→ INFORMATION PROVIDED:

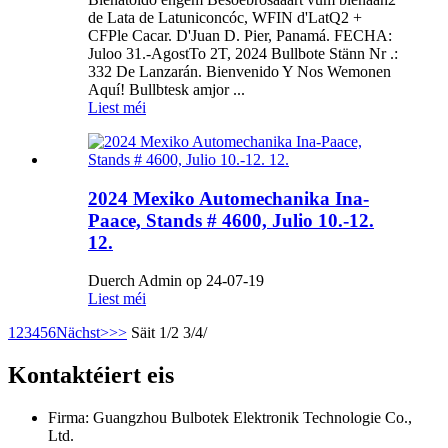
de Lata de Latuniconcóc, WFIN d'LatQ2 +
CFPle Cacar. D'Juan D. Pier, Panamá. FECHA:
Juloo 31.-AgostTo 2T, 2024 Bullbote Stänn Nr .:
332 De Lanzarán. Bienvenido Y Nos Wemonen
Aquí! Bullbtesk amjor ...
Liest méi
2024 Mexiko Automechanika Ina-
Paace, Stands # 4600, Julio 10.-12.
12.
Duerch Admin op 24-07-19
Liest méi
1
2
3
4
5
6
Nächst>
>>
Säit 1/2 3/4/
Kontaktéiert eis
Firma: Guangzhou Bulbotek Elektronik Technologie Co.,
Ltd.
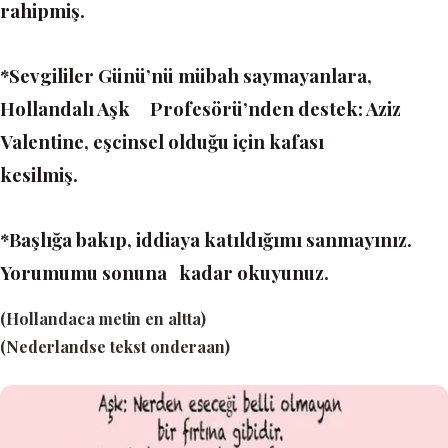
rahipmiş.
*Sevgililer Günü’nü mübah saymayanlara,
Hollandalı Aşk Profesörü’nden destek:
Aziz
Valentine, eşcinsel olduğu için kafası
kesilmiş.
*Başlığa bakıp, iddiaya katıldığımı sanmayınız.
Yorumumu sonuna kadar okuyunuz
.
(Hollandaca metin en altta)
(Nederlandse tekst onderaan)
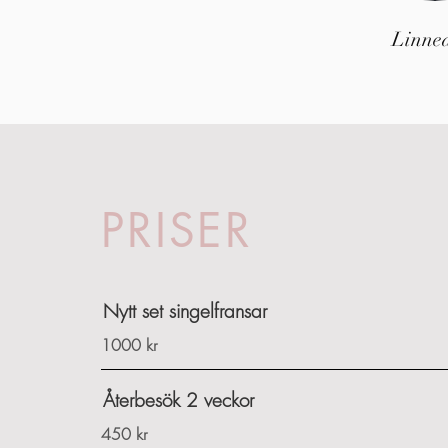
Linne
PRISER
Nytt set singelfransar
1000 kr
Återbesök 2 veckor
450 kr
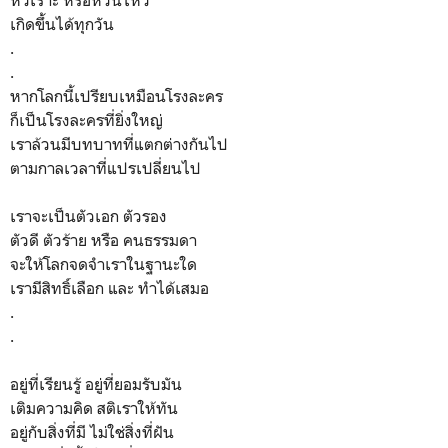
หัวเราะ หรือหวั่นไหว
เกิดขึ้นได้ทุกวัน
.
.
หากโลกนี้เปรียบเหมือนโรงละคร
ก็เป็นโรงละครที่ยิ่งใหญ่
เราล้วนมีบทบาทที่แตกต่างกันไป
ตามกาลเวลาที่แปรเปลี่ยนไป
เราจะเป็นตัวเอก ตัวรอง
ตัวดี ตัวร้าย หรือ คนธรรมดา
จะให้โลกจดจำเราในฐานะใด
เรามีสิทธิ์เลือก และ ทำได้เสมอ
.
.
อยู่ที่เรียนรู้ อยู่ที่ยอมรับมัน
เติมความคิด สติเราให้ทัน
อยู่กับสิ่งที่มี ไม่ใช่สิ่งที่ฝัน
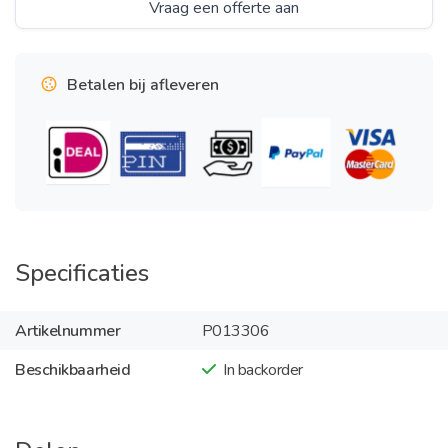
Vraag een offerte aan
Betalen bij afleveren
Specificaties
Artikelnummer
P013306
Beschikbaarheid
In backorder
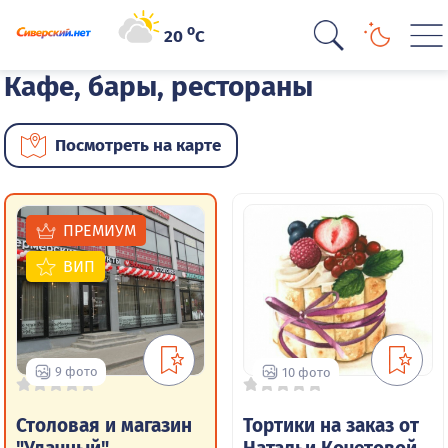
o
20
C
Кафе, бары, рестораны
Посмотреть на карте
ПРЕМИУМ
ВИП
9 фото
10 фото
Столовая и магазин
Тортики на заказ от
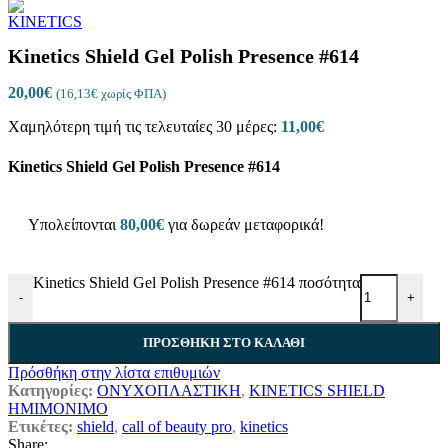
Kinetics Shield Gel Polish Presence #614
20,00
€
(
16,13
€
χωρίς ΦΠΑ)
Χαμηλότερη τιμή τις τελευταίες 30 μέρες:
11,00
€
Kinetics Shield Gel Polish Presence #614
Υπολείπονται
80,00
€
για δωρεάν μεταφορικά!
Kinetics Shield Gel Polish Presence #614 ποσότητα
-
+
ΠΡΟΣΘΉΚΗ ΣΤΟ ΚΑΛΆΘΙ
Πρόσθήκη στην λίστα επιθυμιών
Κατηγορίες:
ΟΝΥΧΟΠΛΑΣΤΙΚΗ
,
KINETICS SHIELD
ΗΜΙΜΟΝΙΜΟ
Ετικέτες:
shield
,
call of beauty pro
,
kinetics
Share:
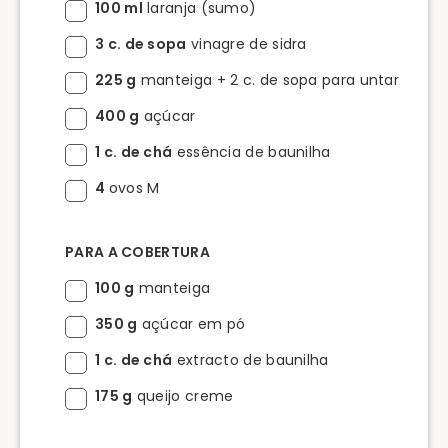
100 ml
laranja (sumo)
3 c. de sopa
vinagre de sidra
225 g
manteiga + 2 c. de sopa para untar
400 g
açúcar
1 c. de chá
essência de baunilha
4
ovos M
PARA A COBERTURA
100 g
manteiga
350 g
açúcar em pó
1 c. de chá
extracto de baunilha
175 g
queijo creme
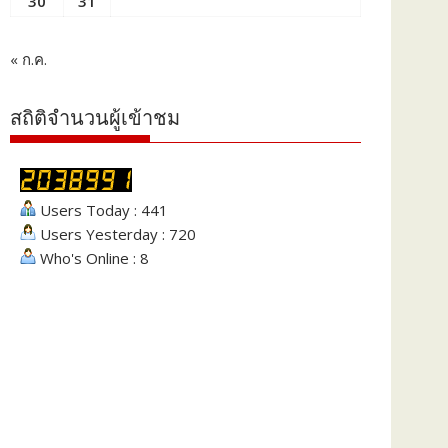
30
31
« ก.ค.
สถิติจำนวนผู้เข้าชม
Users Today : 441
Users Yesterday : 720
Who's Online : 8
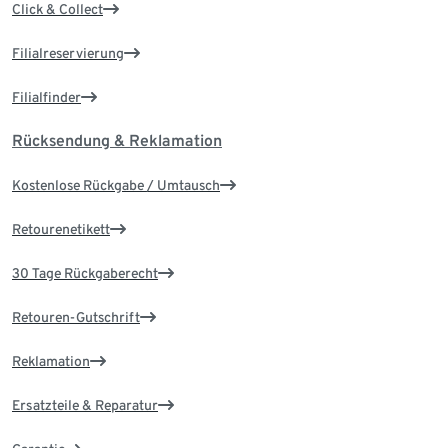
Click & Collect
Filialreservierung
Filialfinder
Rücksendung & Reklamation
Kostenlose Rückgabe / Umtausch
Retourenetikett
30 Tage Rückgaberecht
Retouren-Gutschrift
Reklamation
Ersatzteile & Reparatur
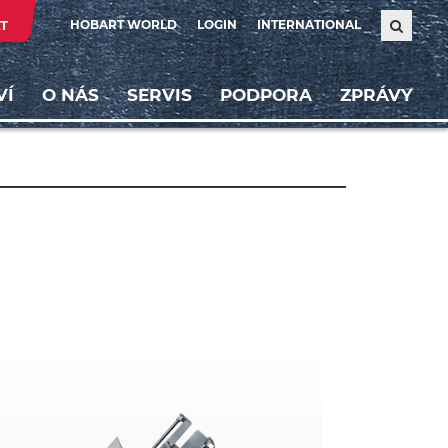
T
HOBART WORLD
LOGIN
INTERNATIONAL
VÍ
O NÁS
SERVIS
PODPORA
ZPRÁVY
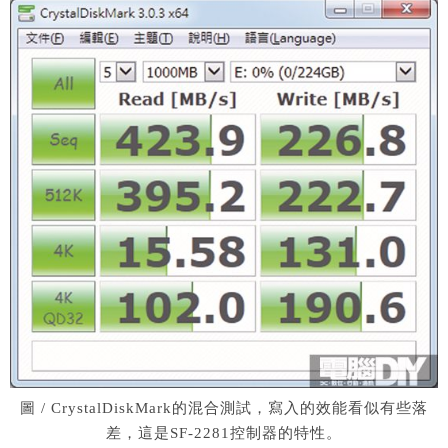
圖 / CrystalDiskMark的混合測試，寫入的效能看似有些落
差，這是SF-2281控制器的特性。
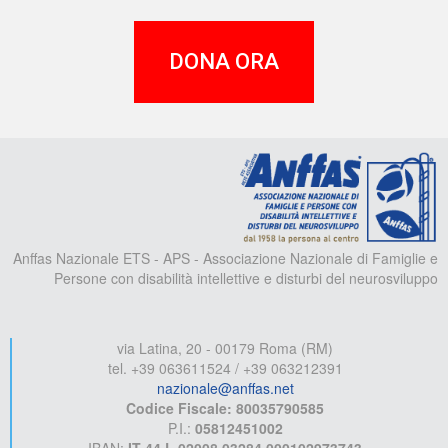
DONA ORA
A
Anffas Nazionale ETS - APS - Associazione Nazionale di Famiglie e
Persone con disabilità intellettive e disturbi del neurosviluppo
via Latina, 20 - 00179 Roma (RM)
tel. +39 063611524 / +39 063212391
nazionale@anffas.net
Codice Fiscale: 80035790585
P.I.:
05812451002
IBAN:
IT 44 L 02008 03284 000102973743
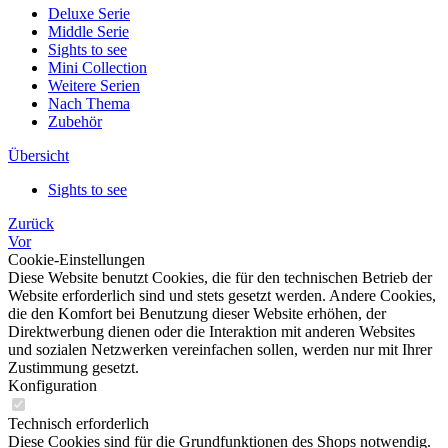
Deluxe Serie
Middle Serie
Sights to see
Mini Collection
Weitere Serien
Nach Thema
Zubehör
Übersicht
Sights to see
Zurück
Vor
Cookie-Einstellungen
Diese Website benutzt Cookies, die für den technischen Betrieb der
Website erforderlich sind und stets gesetzt werden. Andere Cookies,
die den Komfort bei Benutzung dieser Website erhöhen, der
Direktwerbung dienen oder die Interaktion mit anderen Websites
und sozialen Netzwerken vereinfachen sollen, werden nur mit Ihrer
Zustimmung gesetzt.
Konfiguration
Technisch erforderlich
Diese Cookies sind für die Grundfunktionen des Shops notwendig.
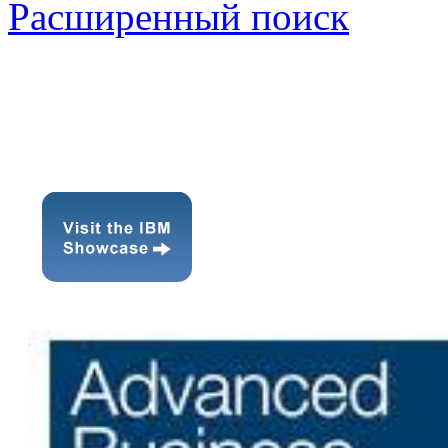
Расширенный поиск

→ REQUIRED WORK:
Restate each entry word for word; omit the pictures.

→ FINISHED EXERCISE:
de Lata de Latuniconcóc, WFIN d'LatQ2 +
CFPle Cacar. D'Juan D. Pier, Panamá. FECHA:
Juloo 31.-AgostTo 2T, 2024 Bullbote Stänn Nr .:
332 De Lanzarán. Bienvenido Y Nos Wemonen
Aquí! Bullbtesk amjor ...
Liest méi
2024 Mexiko Automechanika Ina-
Paace, Stands # 4600, Julio 10.-12.
12.
Duerch Admin op 24-07-19
Liest méi
1
2
3
4
5
6
Nächst>
>>
Säit 1/2 3/4/
Kontaktéiert eis
Firma: Guangzhou Bulbotek Elektronik Technologie Co.,
Ltd.
rahipmiş.
*Sevgililer Günü’nü mübah saymayanlara,
Hollandalı Aşk Profesörü’nden destek:
Aziz
Valentine, eşcinsel olduğu için kafası
kesilmiş.
*Başlığa bakıp, iddiaya katıldığımı sanmayınız.
Yorumumu sonuna kadar okuyunuz
.
(Hollandaca metin en altta)
(Nederlandse tekst onderaan)
Linne
PRISER
Nytt set singelfransar
1000 kr
Återbesök 2 veckor
450 kr
หัวเราะ หรือหวั่นไหว
เกิดขึ้นได้ทุกวัน
.
.
หากโลกนี้เปรียบเหมือนโรงละคร
ก็เป็นโรงละครที่ยิ่งใหญ่
เราล้วนมีบทบาทที่แตกต่างกันไป
ตามกาลเวลาที่แปรเปลี่ยนไป
เราจะเป็นตัวเอก ตัวรอง
ตัวดี ตัวร้าย หรือ คนธรรมดา
จะให้โลกจดจำเราในฐานะใด
เรามีสิทธิ์เลือก และ ทำได้เสมอ
.
.
อยู่ที่เรียนรู้ อยู่ที่ยอมรับมัน
เติมความคิด สติเราให้ทัน
อยู่กับสิ่งที่มี ไม่ใช่สิ่งที่ฝัน
Vraag een offerte aan
Betalen bij afleveren
Specificaties
Artikelnummer
P013306
Beschikbaarheid
In backorder
o
20
C
Кафе, бары, рестораны
Посмотреть на карте
ПРЕМИУМ
ВИП
9 фото
10 фото
Столовая и магазин
Тортики на заказ от
Kinetics Shield Gel Polish Presence #614
20,00
€
(
16,13
€
χωρίς ΦΠΑ)
Χαμηλότερη τιμή τις τελευταίες 30 μέρες:
11,00
€
Kinetics Shield Gel Polish Presence #614
Υπολείπονται
80,00
€
για δωρεάν μεταφορικά!
Kinetics Shield Gel Polish Presence #614 ποσότητα
-
+
ΠΡΟΣΘΉΚΗ ΣΤΟ ΚΑΛΆΘΙ
Πρόσθήκη στην λίστα επιθυμιών
Κατηγορίες:
ΟΝΥΧΟΠΛΑΣΤΙΚΗ
,
KINETICS SHIELD
ΗΜΙΜΟΝΙΜΟ
Ετικέτες:
shield
,
call of beauty pro
,
kinetics
Share:
100 ml
laranja (sumo)
3 c. de sopa
vinagre de sidra
225 g
manteiga + 2 c. de sopa para untar
400 g
açúcar
1 c. de chá
essência de baunilha
4
ovos M
PARA A COBERTURA
100 g
manteiga
350 g
açúcar em pó
1 c. de chá
extracto de baunilha
175 g
queijo creme
30
31
« ก.ค.
สถิติจำนวนผู้เข้าชม
Users Today : 441
Users Yesterday : 720
Who's Online : 8
Click & Collect
Filialreservierung
Filialfinder
Rücksendung & Reklamation
Kostenlose Rückgabe / Umtausch
Retourenetikett
30 Tage Rückgaberecht
Retouren-Gutschrift
Reklamation
Ersatzteile & Reparatur
T
HOBART WORLD
LOGIN
INTERNATIONAL
VÍ
O NÁS
SERVIS
PODPORA
ZPRÁVY
圖 / CrystalDiskMark的混合測試，寫入的效能看似有些落
差，這是SF-2281控制器的特性。
DONA ORA
A
Anffas Nazionale ETS - APS - Associazione Nazionale di Famiglie e
Persone con disabilità intellettive e disturbi del neurosviluppo
via Latina, 20 - 00179 Roma (RM)
tel. +39 063611524 / +39 063212391
nazionale@anffas.net
Codice Fiscale: 80035790585
P.I.:
05812451002
IBAN:
IT 44 L 02008 03284 000102973743
Deluxe Serie
Middle Serie
Sights to see
Mini Collection
Weitere Serien
Nach Thema
Zubehör
Übersicht
Sights to see
Zurück
Vor
Cookie-Einstellungen
Diese Website benutzt Cookies, die für den technischen Betrieb der
Website erforderlich sind und stets gesetzt werden. Andere Cookies,
die den Komfort bei Benutzung dieser Website erhöhen, der
Direktwerbung dienen oder die Interaktion mit anderen Websites
und sozialen Netzwerken vereinfachen sollen, werden nur mit Ihrer
Zustimmung gesetzt.
Konfiguration
Technisch erforderlich
Diese Cookies sind für die Grundfunktionen des Shops notwendig.
Расширенный поиск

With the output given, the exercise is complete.